Scenario: You want to find recent customer support tickets related to “billing errors” in your DeepLake dataset.

  1. Configure Credential: Set up your DeepLake API credential in Nappai.
  2. Setup DeepLake Reader:
    • Dataset path: Enter your dataset URL (e.g., app://my-dataset).
    • Credential: Select your saved DeepLake API credential.
    • Max Records: Set to 5 to limit the results to the 5 most relevant items.
    • Query: Enter billing errors.
    • Embedding: Connect this input to your Embedding model (e.g., Embeddings).
    • Vector Store: Leave blank if using the dataset path directly.
  3. Connect Output: Connect the Query Answer output to an LLM node.
  4. LLM Prompt: Configure the LLM to say: “Here are the records related to billing errors: {Query Answer}. Please summarize the common issues.”
  5. Result: The LLM will generate a summary of the billing issues based on the retrieved data.

Important Notes

🔒 Protect Your API Token Do not expose the DeepLake API token in shared flows or logs. Treat it like a password and keep it confidential.

⚠️ Requires DeepLake Credentials A valid DeepLake username and API token must be supplied. Without them, the component cannot access the dataset and will fail.

⚠️ Maximum Record Count The component only returns up to the number specified in Max Records (default 10). Larger datasets will be truncated, so adjust this value if you need more records.

⚠️ DeepLake‑Only Data Source This component reads only from a DeepLake dataset. It cannot process local files or other storage types, so ensure your data is hosted on DeepLake.

📋 DeepLake Library Installation Before using the component, install the DeepLake Python library and its dependencies.

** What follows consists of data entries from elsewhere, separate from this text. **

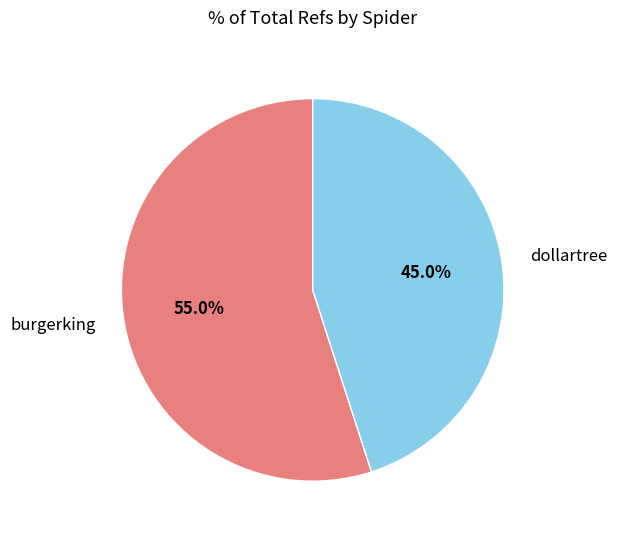

Which slice is the largest?

burgerking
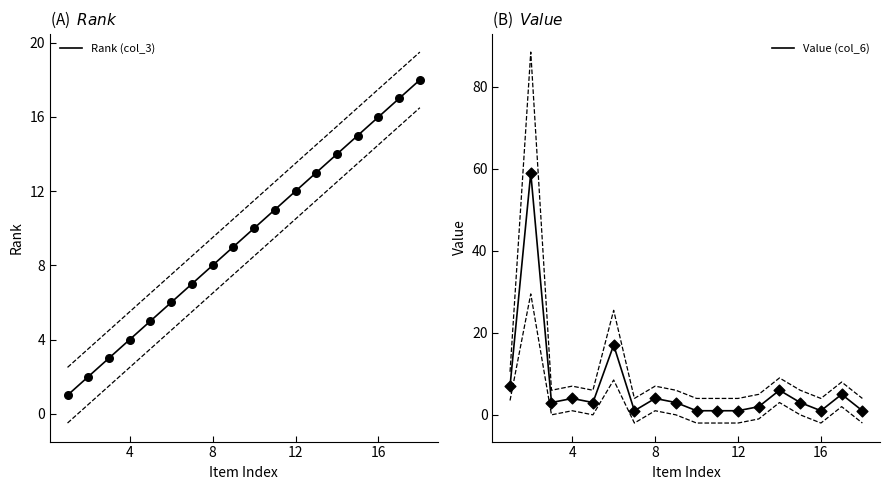

Which series reaches the maximum Y coordinate?

Value (col_6)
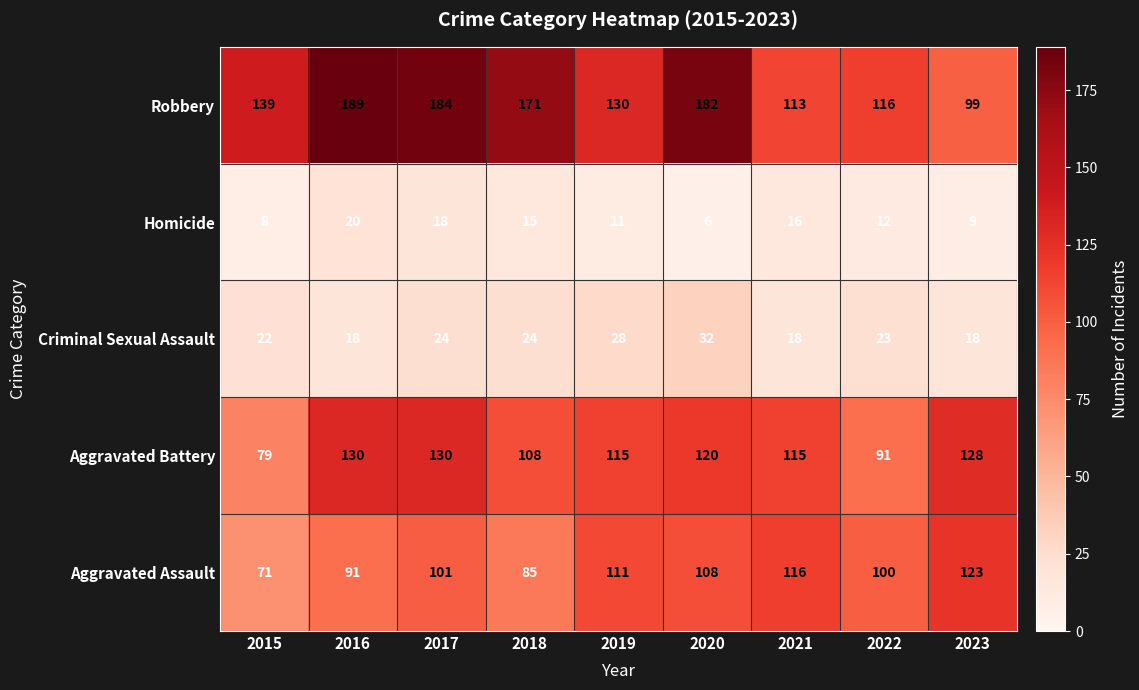

Which series has the largest range (max minus min)?

Robbery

This is required for the component to communicate with the dataset.

💡 Use Specific Queries for Faster Results Provide a focused query string to retrieve only relevant records. Broad or empty queries will return many rows and slow down the process.

💡 Provide Embeddings for Semantic Search If you supply an Embeddings input, the component will use semantic similarity to answer queries. Without embeddings, queries rely on simple keyword matching.

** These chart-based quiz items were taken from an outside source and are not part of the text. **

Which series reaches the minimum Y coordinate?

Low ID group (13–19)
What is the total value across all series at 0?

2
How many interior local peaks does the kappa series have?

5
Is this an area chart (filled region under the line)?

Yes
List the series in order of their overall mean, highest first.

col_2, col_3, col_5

📋 Correct Dataset Path Provide the exact DeepLake dataset URL or local path. A wrong path will result in a fetch error and no records returned.

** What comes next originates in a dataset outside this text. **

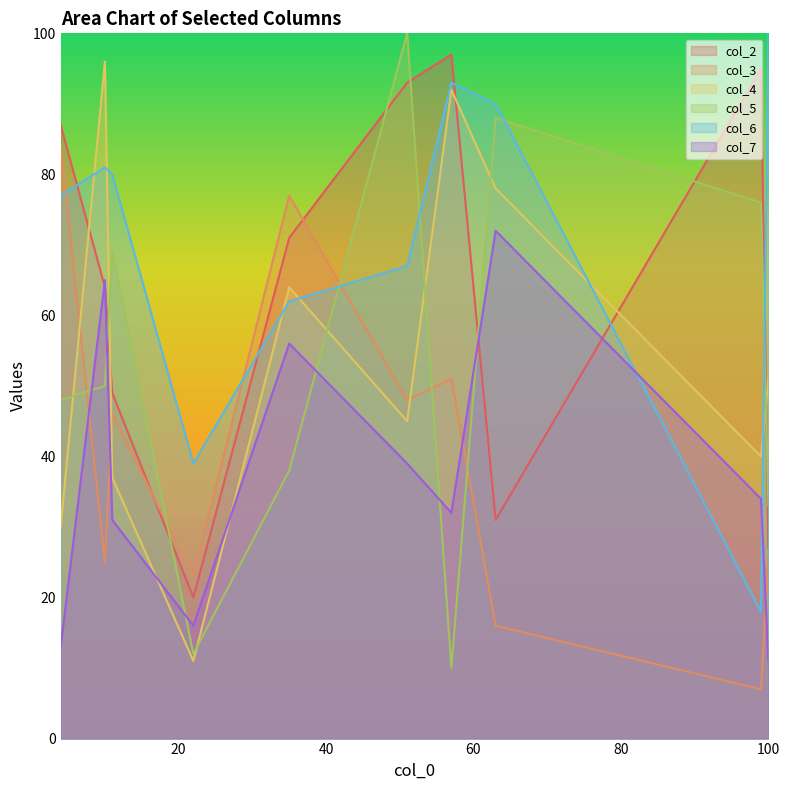

What is the difference between the maximum and minimum values in the col_4 series?

85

⚙️ vector_store Input Usage If you pass a vector_store, the component uses it instead of the dataset path. Ensure the vector_store is a valid VectorStore output from another component.

ℹ️ Records Returned as Data Objects The component outputs a list of Data objects, each containing the record fields and metadata. Map these fields appropriately when consuming the output.

ℹ️ Runtime Errors Are Propagated If the component cannot fetch records, it raises a RuntimeError with a clear message. Check the error details to troubleshoot issues.

⚙️ Component in Development The component is marked as in development, which may mean occasional bugs or changes. Use it with caution in production workflows.

Tips and Best Practices

  • Always start with a low Max Records value (e.g., 5-10) to test your query and ensure it returns the correct data type before increasing the limit for production.
  • Ensure your DeepLake dataset is properly indexed if you plan to use the Vector Store input for faster retrieval.
  • Use clear, specific language in your Query field to get the most accurate semantic search results.

Security Considerations

  • API Token Security: The component relies on a DeepLake API Token. Never hardcode this token in your workflow code. Always use the Nappai Credential system to inject it securely.
  • HTTPS Enforcement: Ensure your connection to DeepLake uses HTTPS to protect credentials and data in transit. The component expects a secure connection.
  • Credential Isolation: Since this component accesses sensitive data, ensure that workflows containing the DeepLake Reader are only accessible to authorized users.